With that understanding, the most striking lesson that I got from reading this chapter is: not all services will be accepted by the SRE team, because:
- Not all services need high availability and reliability.
- Number of development teams requesting SRE support exceeds the available bandwidth of SRE teams.
Thus, if I draw a connection to the non-Google world, SRE is a model that fits for companies/services with scale that neccessitates high availability and reliability, in other words it’s not for everyone. Having said that, the principles of SRE would still be applicable in most cases although the Google implementation might not.
Back to the topic of engagement model, for services to be onboarded into SRE, they need to go through Production Readiness Review (PRR).
There are 3 PRR models:
- Simple PRR model - for application already in production.
- Engagement: establish SLO/SLA for the service, plan for changes that improve reliability.
- Analysis: SRE team go through its checklist to gauge the maturity of the service.
- The next steps are Improvements & Refactoring, Training, Onboarding & Continous Improvements.
- Early Engagement model. With this engagement model, SRE is involved early in the development process, which means SRE involves in the design, build, launch & post launch. An interesting note, sometimes after post launch, a service might be identified as not suitable for a full-fledged SRE team support, in this case, SRE hands the service over back to the development team to support.
- Frameworks & SRE Platform.
Frameworks & SRE Platform
The Simple PRR & Early Engagement Model has some limitiations:
- High lead time for SREs (in Google, SRE headcount is less than 10% of all of engineers)

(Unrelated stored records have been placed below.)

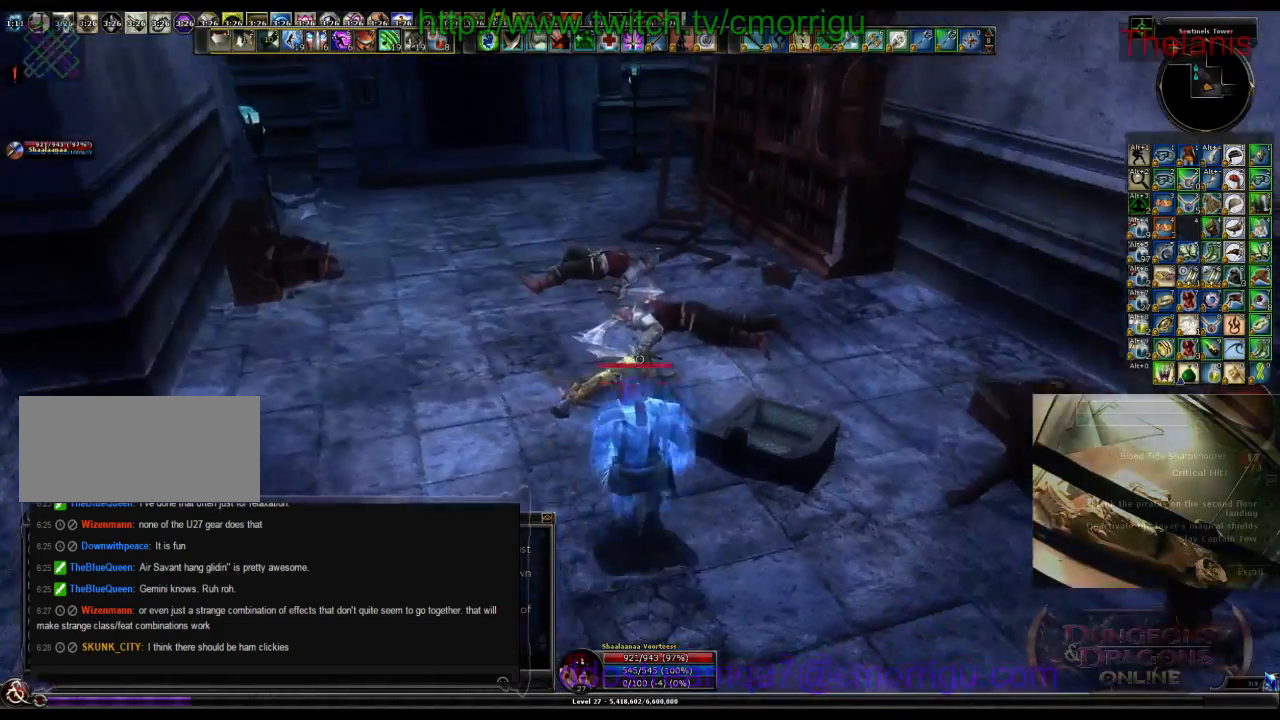
{"keys": ["w"], "events": [[233, "w", "up"], [500, "w", "down"]]}
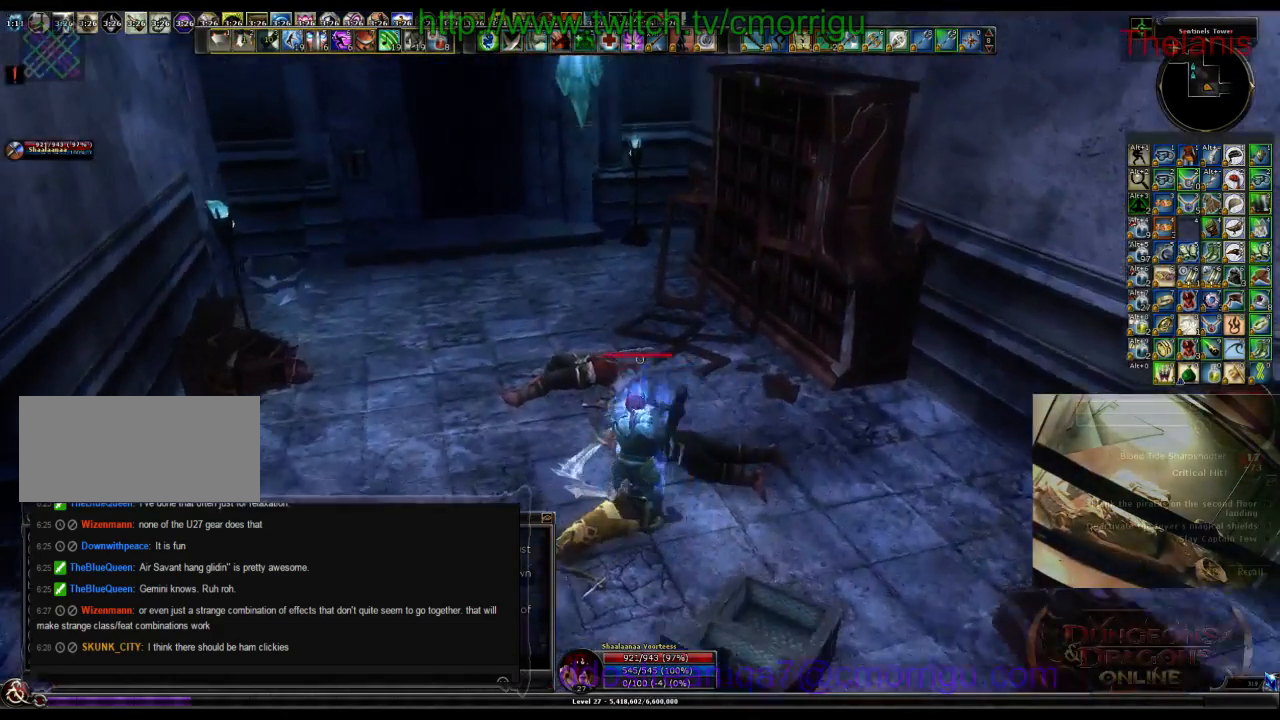
{"keys": ["w"], "events": []}
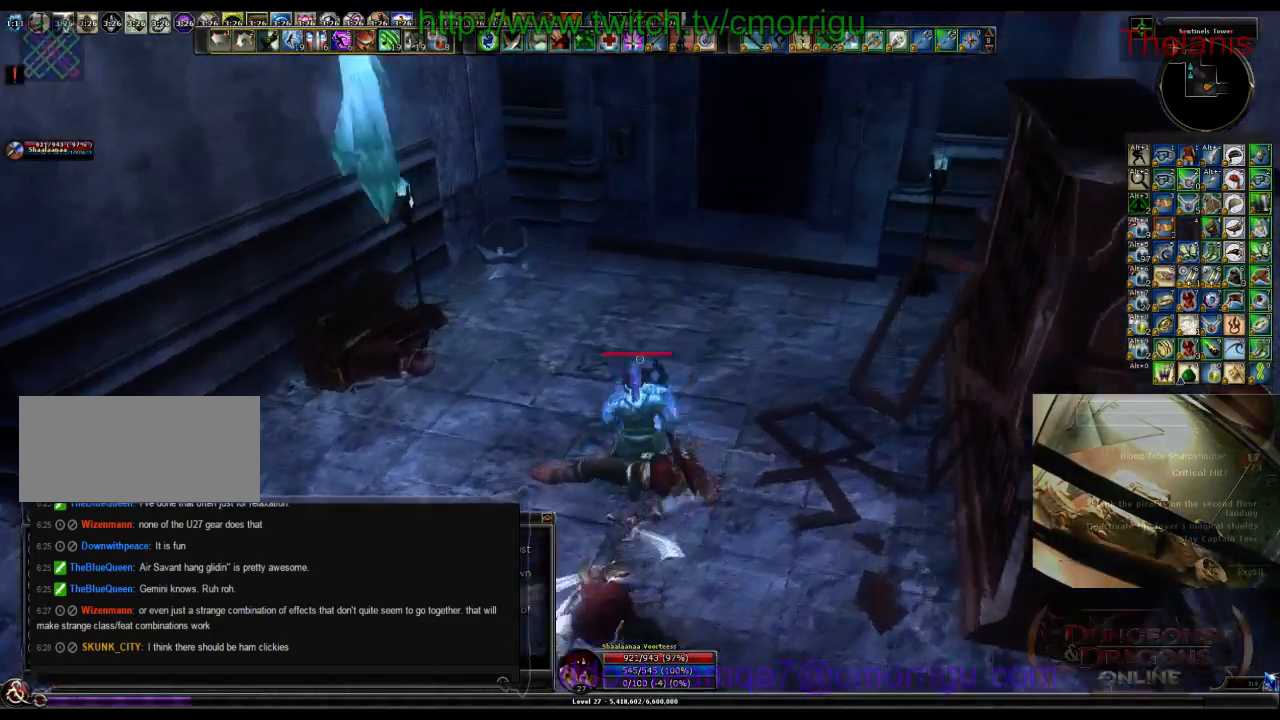
{"keys": [], "events": [[366, "w", "up"]]}
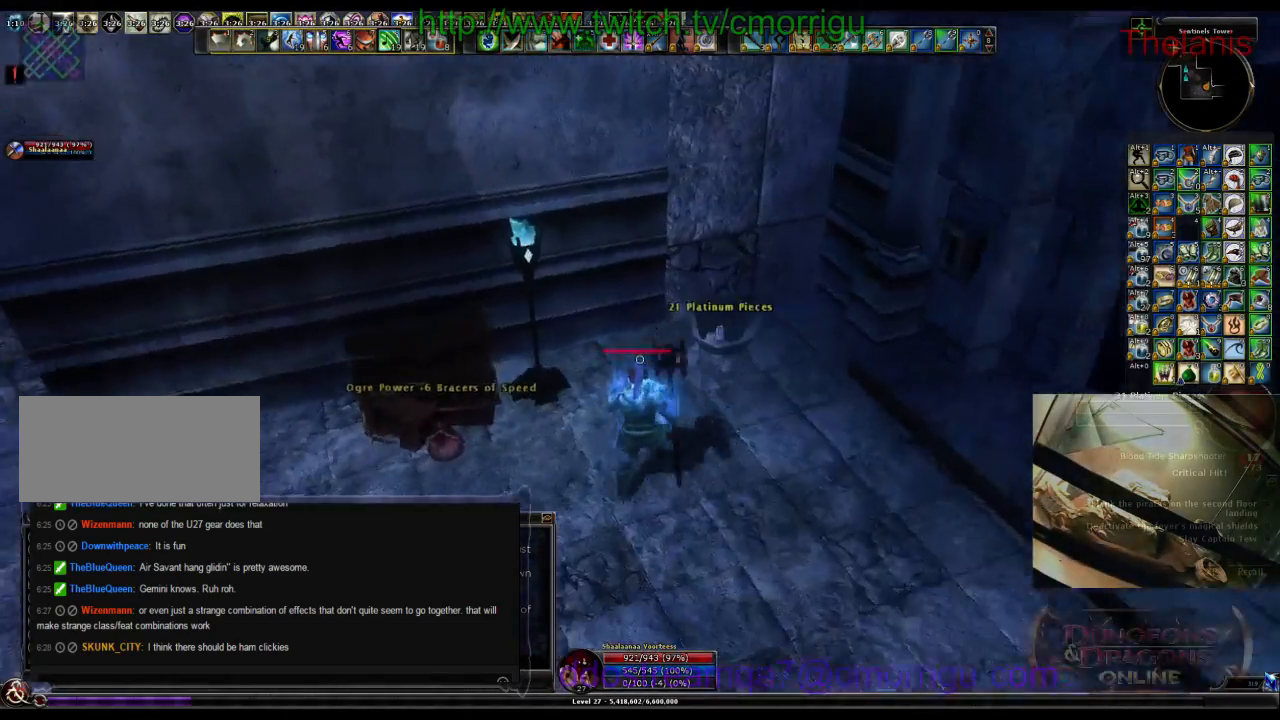
{"keys": [], "events": [[133, "a", "down"], [300, "a", "up"]]}
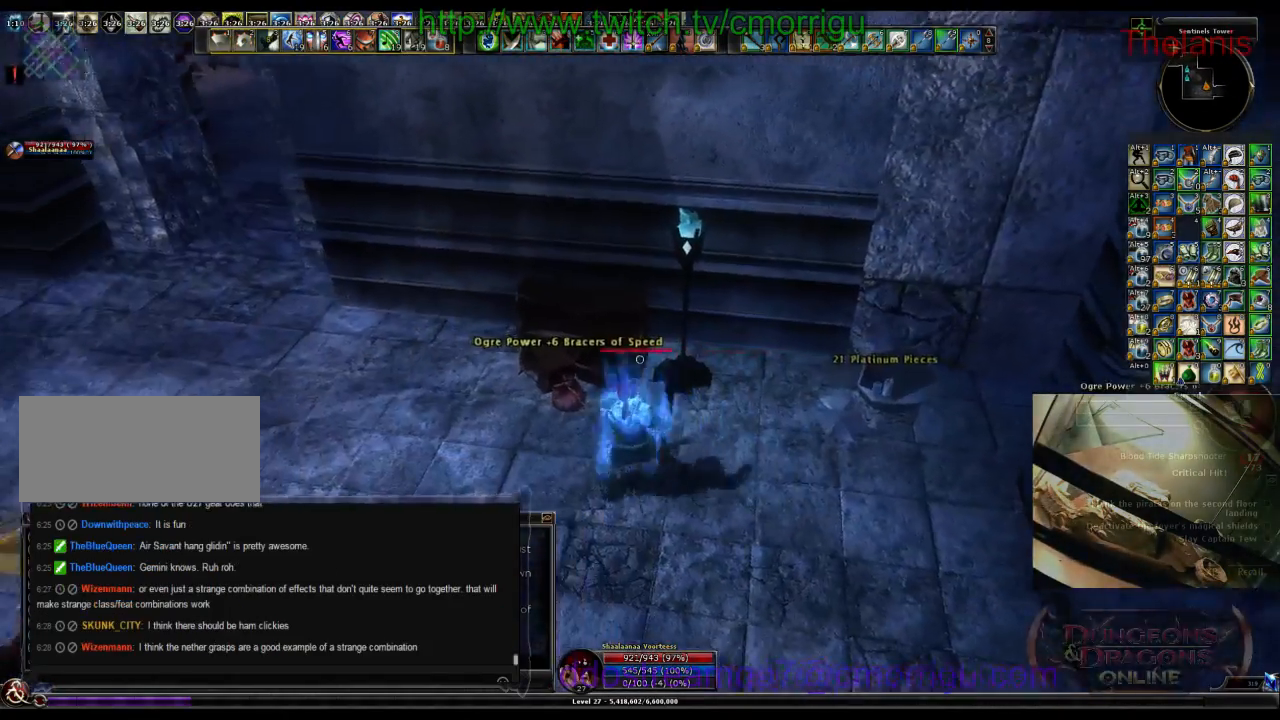
{"keys": [], "events": []}
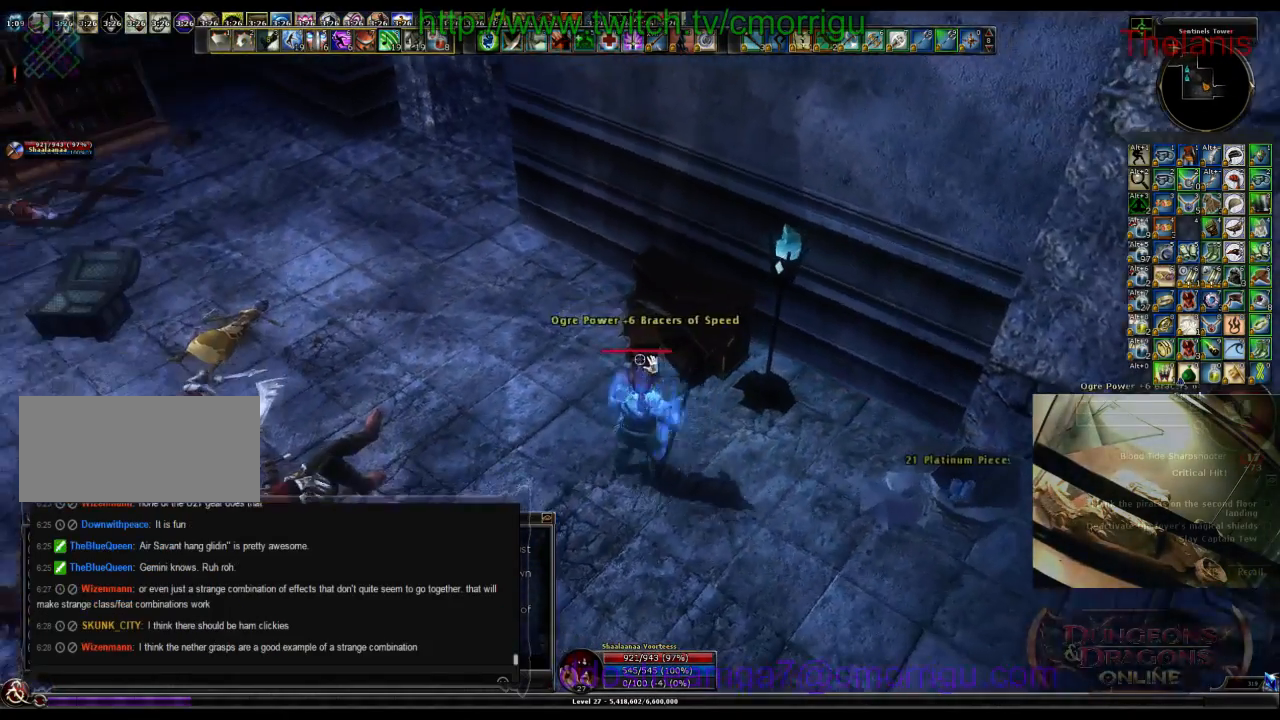
{"keys": [], "events": [[66, "e", "down"], [233, "e", "up"]]}
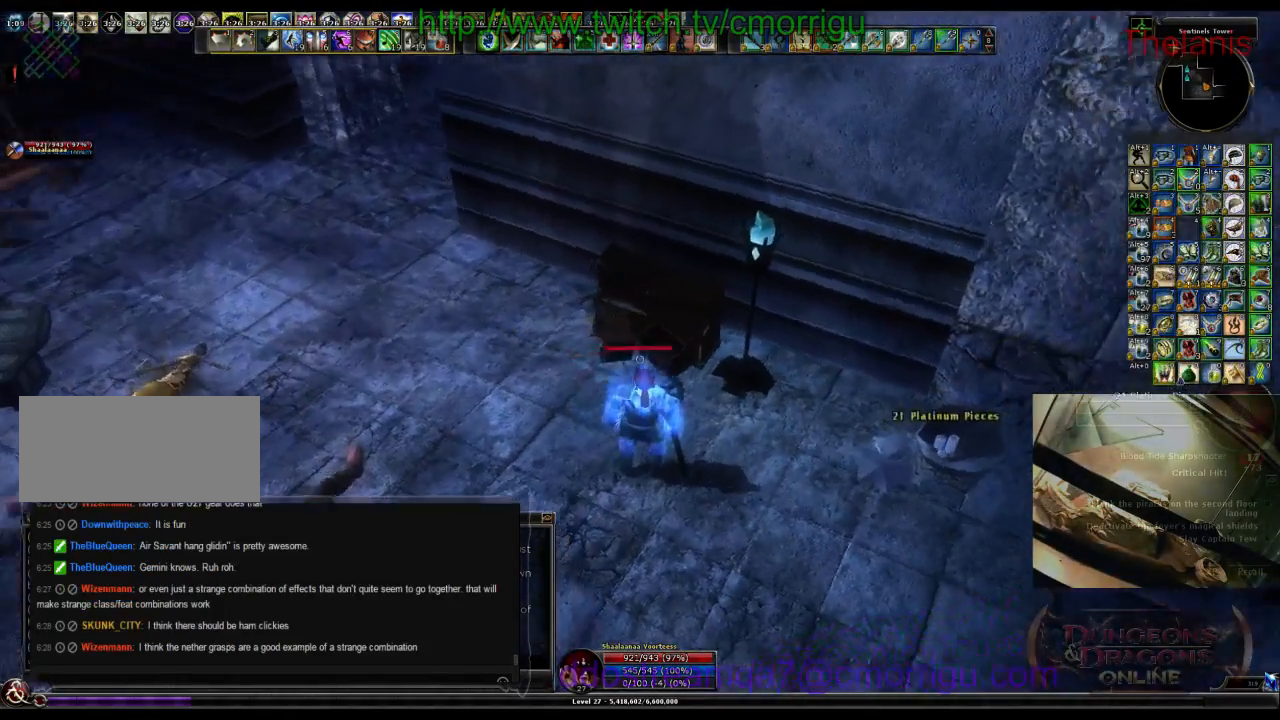
{"keys": [], "events": [[166, "d", "down"], [500, "d", "up"]]}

- Not all services can be re-implemented to meet PRR standards.
- Microservices need lower lead time for deployment, again not compatible with PPR model.
A solution for those limitiation is an SRE framework. A framework is prescriptive implementation using a set of software components and a certain way of using these components.
The framework principles:
- Codified best practices
- Reusable solutions
- Common production with a common control surface. Uniform interface to prod facilities, operational controls, monitoring, logging and config.
- Easier automation & smarter systems
SRE created a set of supported platform and services frameworks (maybe like boilerplate repos?), for each environment (Java, C++ & Go). These frameworks standarised metrics, instrumentation, monitoring dimensions, log format, load management etc.
With this approach, services that don’t receive SRE support can use production features like those that are under SRE.
This introduces a new engagement model: shared responsibility. In this engagement model, SRE is responsbile for the platform infrastructure while the development team provide on-call support for the application itself. I actually have experience working in a similar model with ScentreGroup and Fairfax.
I am not clear how the SRE team is structured under this model, I guess there will be a “services” SRE team and a “platform” SRE team then?